Домик на 12-й станции Фонтана, больше похожий на курень – две подслеповатые комнатки, беленая кухня с широкой печью и веранда, со всех сторон застекленная, с утра до вечера залитая солнцем, – торчал над обрывом, как корешок гнилого зуба. Зато – «у самого синего моря»! Собственно, на веранде и жили – завтракали, обедали и ужинали за столом, накрытым истертой, иссеченной ножами клеенкой, а вечерами вязали, писали письма или читали при свете голой продолговатой лампочки, неприлично торчащей прямо из стены.
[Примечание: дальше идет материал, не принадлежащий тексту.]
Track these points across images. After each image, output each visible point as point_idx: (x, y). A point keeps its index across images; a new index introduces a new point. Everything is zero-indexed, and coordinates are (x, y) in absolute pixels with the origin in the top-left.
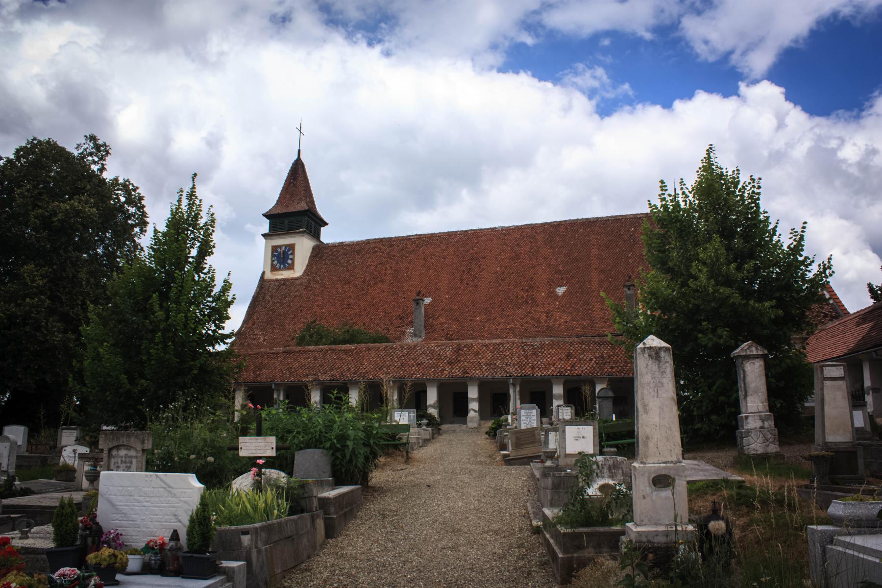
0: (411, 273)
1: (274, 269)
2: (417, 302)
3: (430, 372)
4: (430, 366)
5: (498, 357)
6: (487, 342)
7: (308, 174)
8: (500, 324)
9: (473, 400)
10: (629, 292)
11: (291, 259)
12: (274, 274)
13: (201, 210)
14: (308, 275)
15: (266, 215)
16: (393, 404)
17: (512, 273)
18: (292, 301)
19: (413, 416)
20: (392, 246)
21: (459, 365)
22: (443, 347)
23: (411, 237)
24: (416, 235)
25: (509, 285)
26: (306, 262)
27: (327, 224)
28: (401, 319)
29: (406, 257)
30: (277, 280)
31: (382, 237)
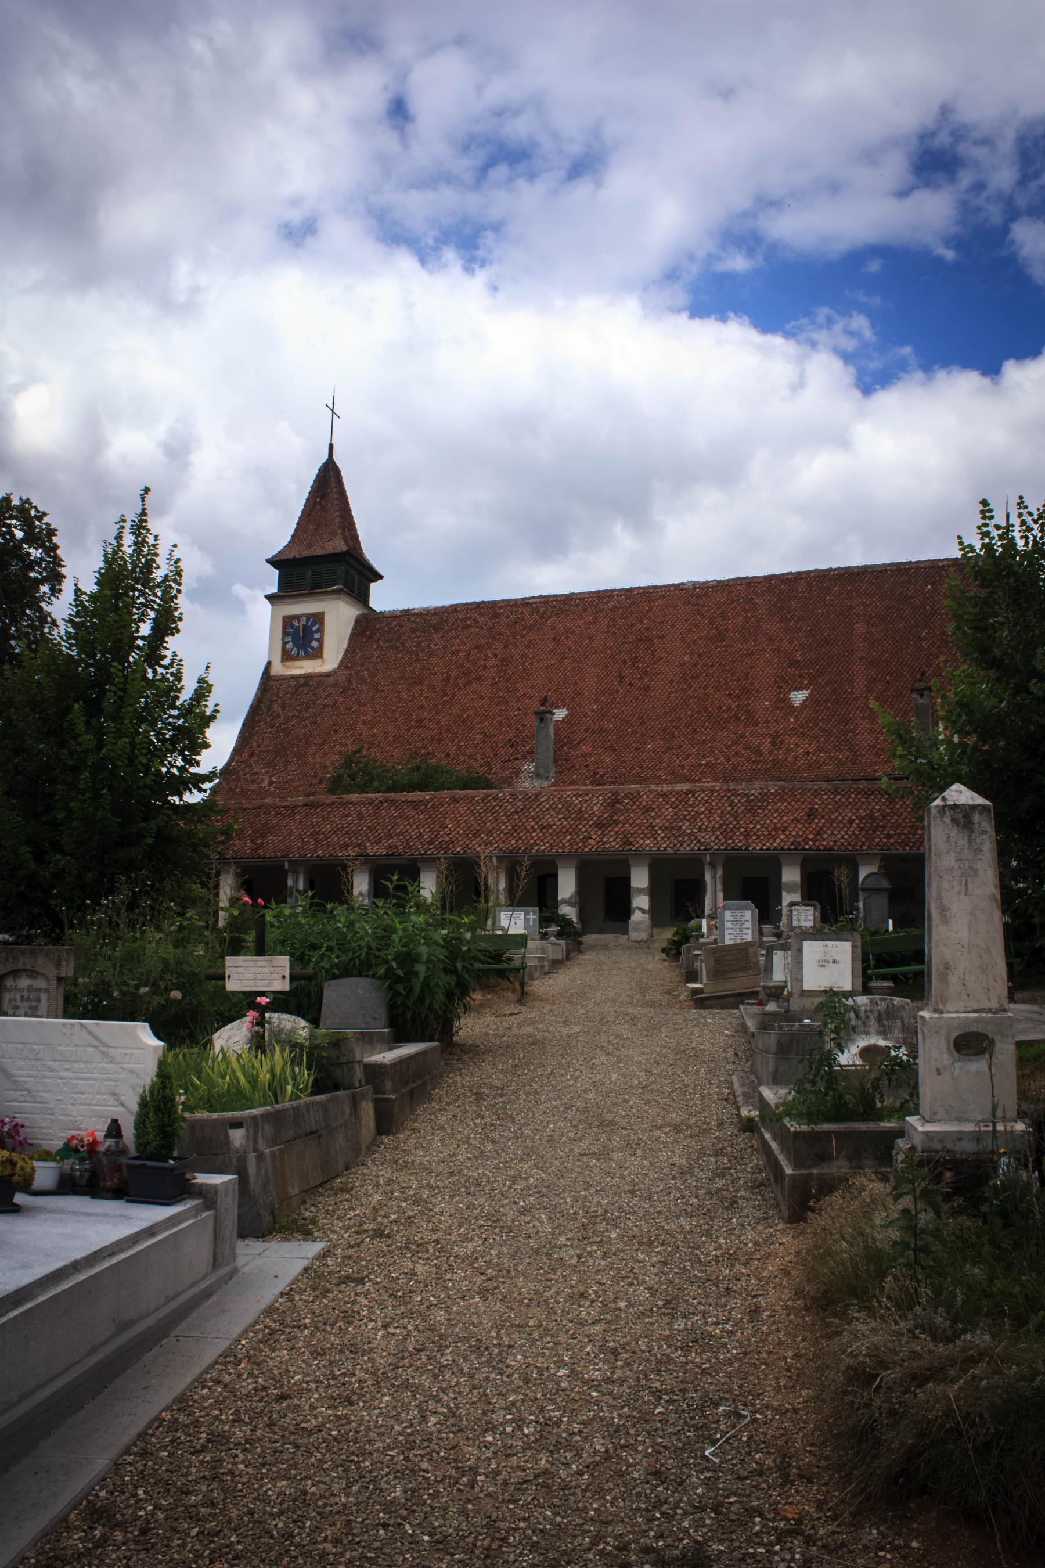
0: (531, 664)
2: (542, 716)
3: (564, 841)
4: (564, 830)
5: (685, 816)
6: (666, 788)
7: (346, 487)
8: (688, 756)
9: (640, 891)
10: (921, 701)
11: (318, 640)
12: (288, 667)
13: (157, 555)
14: (347, 668)
15: (273, 562)
16: (497, 898)
17: (712, 666)
18: (320, 714)
19: (534, 920)
20: (496, 616)
21: (616, 829)
22: (587, 798)
23: (531, 601)
24: (541, 597)
25: (705, 688)
26: (345, 645)
27: (381, 577)
28: (512, 746)
29: (523, 636)
30: (293, 677)
31: (478, 600)
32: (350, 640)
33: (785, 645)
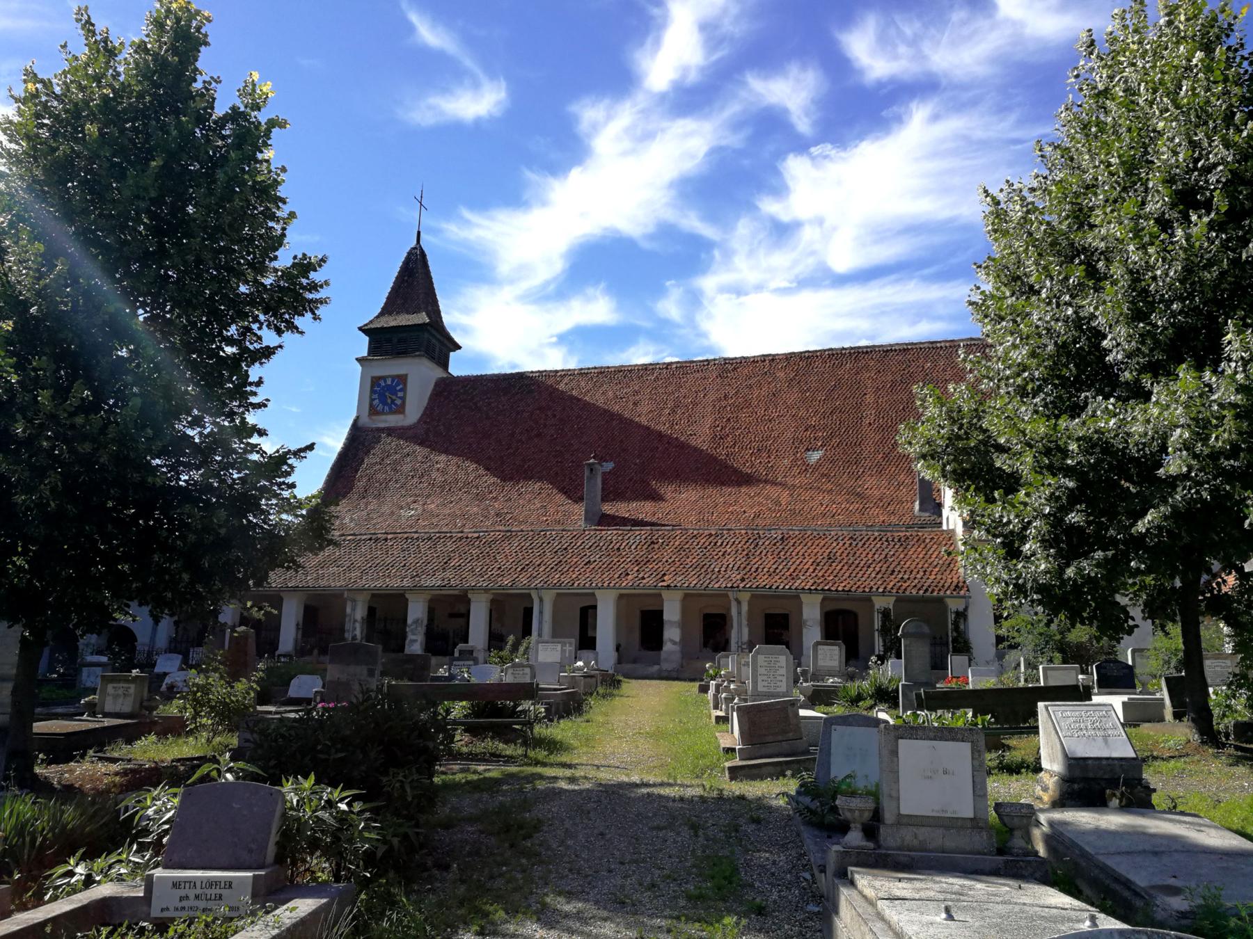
1: (373, 411)
14: (425, 422)
19: (570, 651)
26: (425, 404)
32: (431, 399)
33: (802, 413)
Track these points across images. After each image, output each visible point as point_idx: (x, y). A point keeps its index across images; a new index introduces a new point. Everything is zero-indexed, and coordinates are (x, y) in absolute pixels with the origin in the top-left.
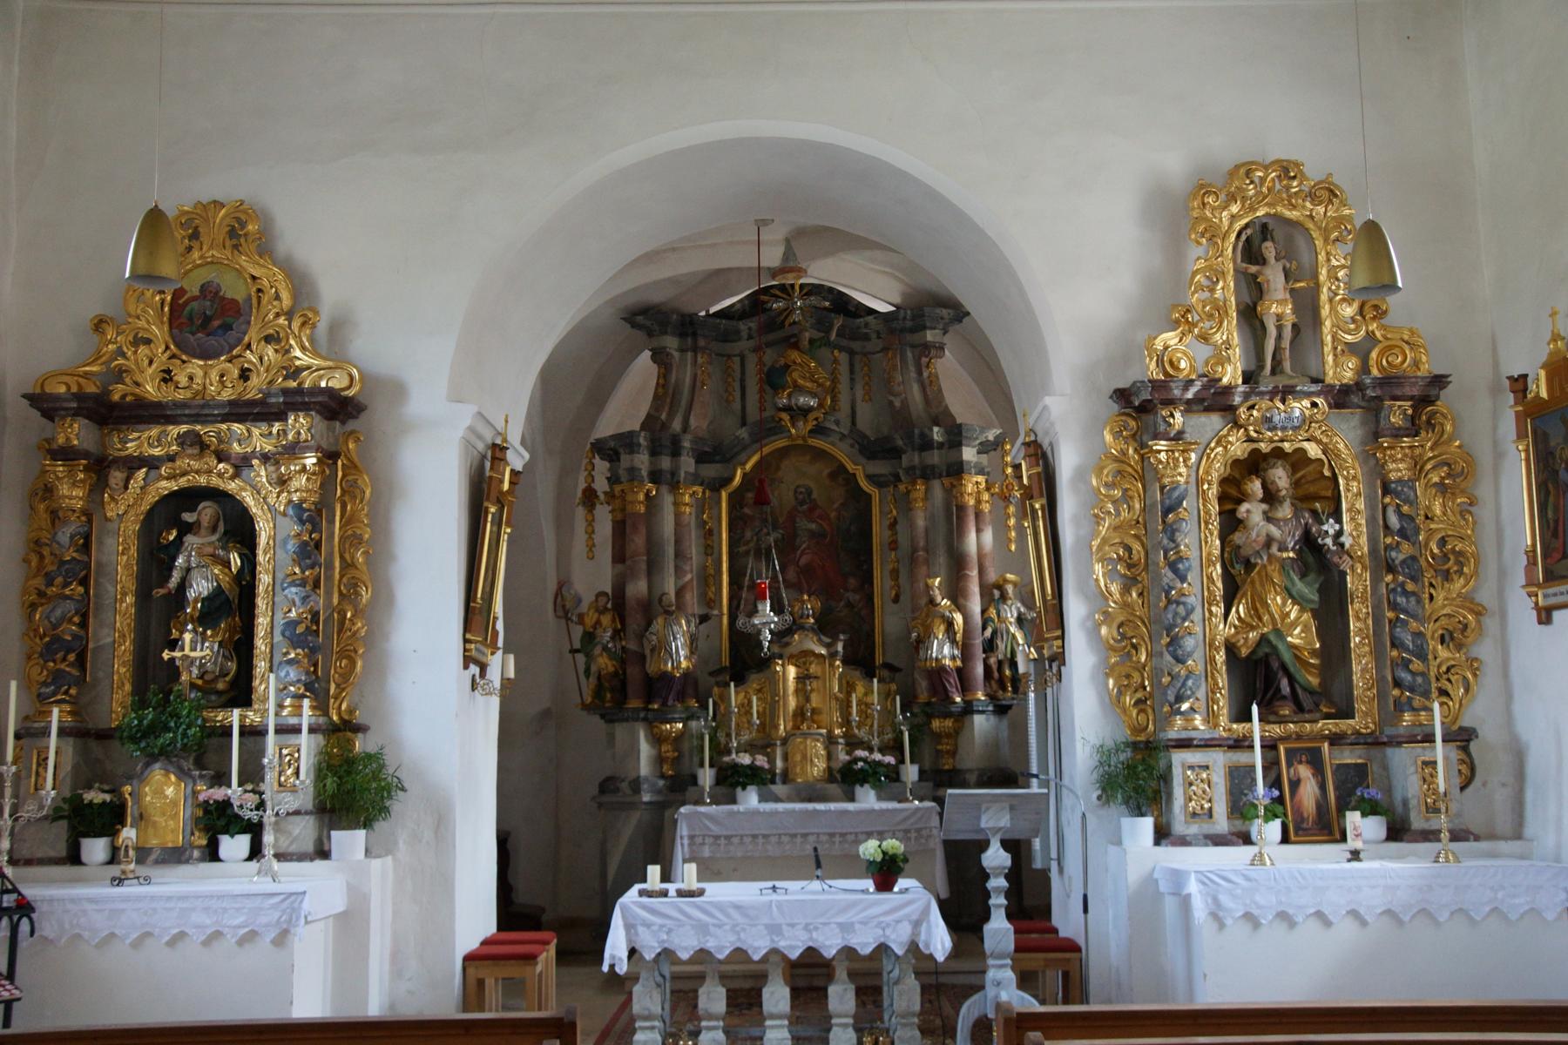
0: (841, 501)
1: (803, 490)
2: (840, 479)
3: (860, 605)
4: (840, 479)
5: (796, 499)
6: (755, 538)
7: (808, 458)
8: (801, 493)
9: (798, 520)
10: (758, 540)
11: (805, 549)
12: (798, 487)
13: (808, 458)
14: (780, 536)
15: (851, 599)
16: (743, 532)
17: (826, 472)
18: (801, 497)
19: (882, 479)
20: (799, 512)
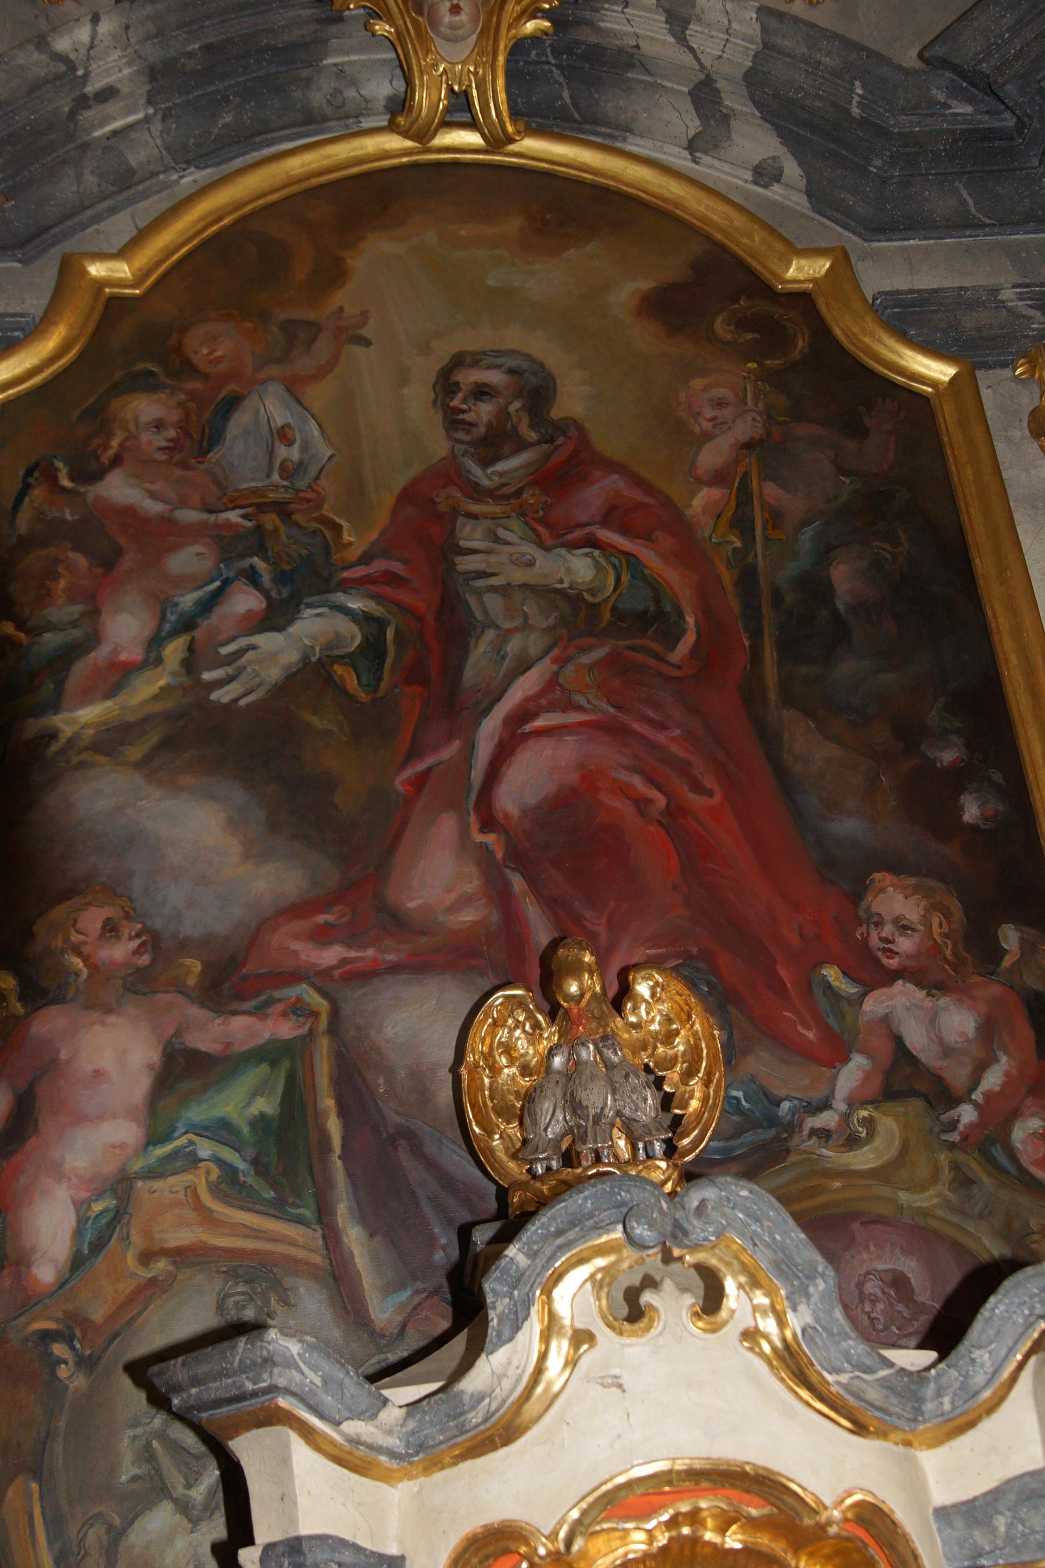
0: (746, 428)
1: (495, 377)
2: (720, 325)
3: (993, 1079)
4: (720, 325)
5: (453, 421)
6: (174, 651)
7: (513, 225)
8: (482, 392)
9: (470, 535)
10: (190, 664)
11: (523, 714)
12: (458, 361)
13: (513, 225)
14: (353, 636)
15: (916, 1038)
16: (94, 613)
17: (645, 285)
18: (484, 411)
19: (969, 321)
20: (476, 492)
Эту «дачу» с шаткой уборной во дворе снимали годами, хотя можно было подыскать и поприличнее. Но Барышня любила летнее житье у бабки Роксаны, говорила, что та – «возвышенная душа». Где она эту возвышенность в бабке отыскала, никто не понимал. Правда, та действительно часами слушала «театр у микрофона» (в кухне была радиоточка), подперев кулаком щеку и утирая слезы под выдуманные коварство и любовь. Но иногда посреди нежной фразы или пылкого признания в любви вдруг выключала радио и говорила: «Пiду к свиням», – во дворе у нее жил поросенок. И если Барышня интересовалась – что ж, мол, спектакль не дослушала? – бабка разводила руками и туманно говорила: «Нема жару!»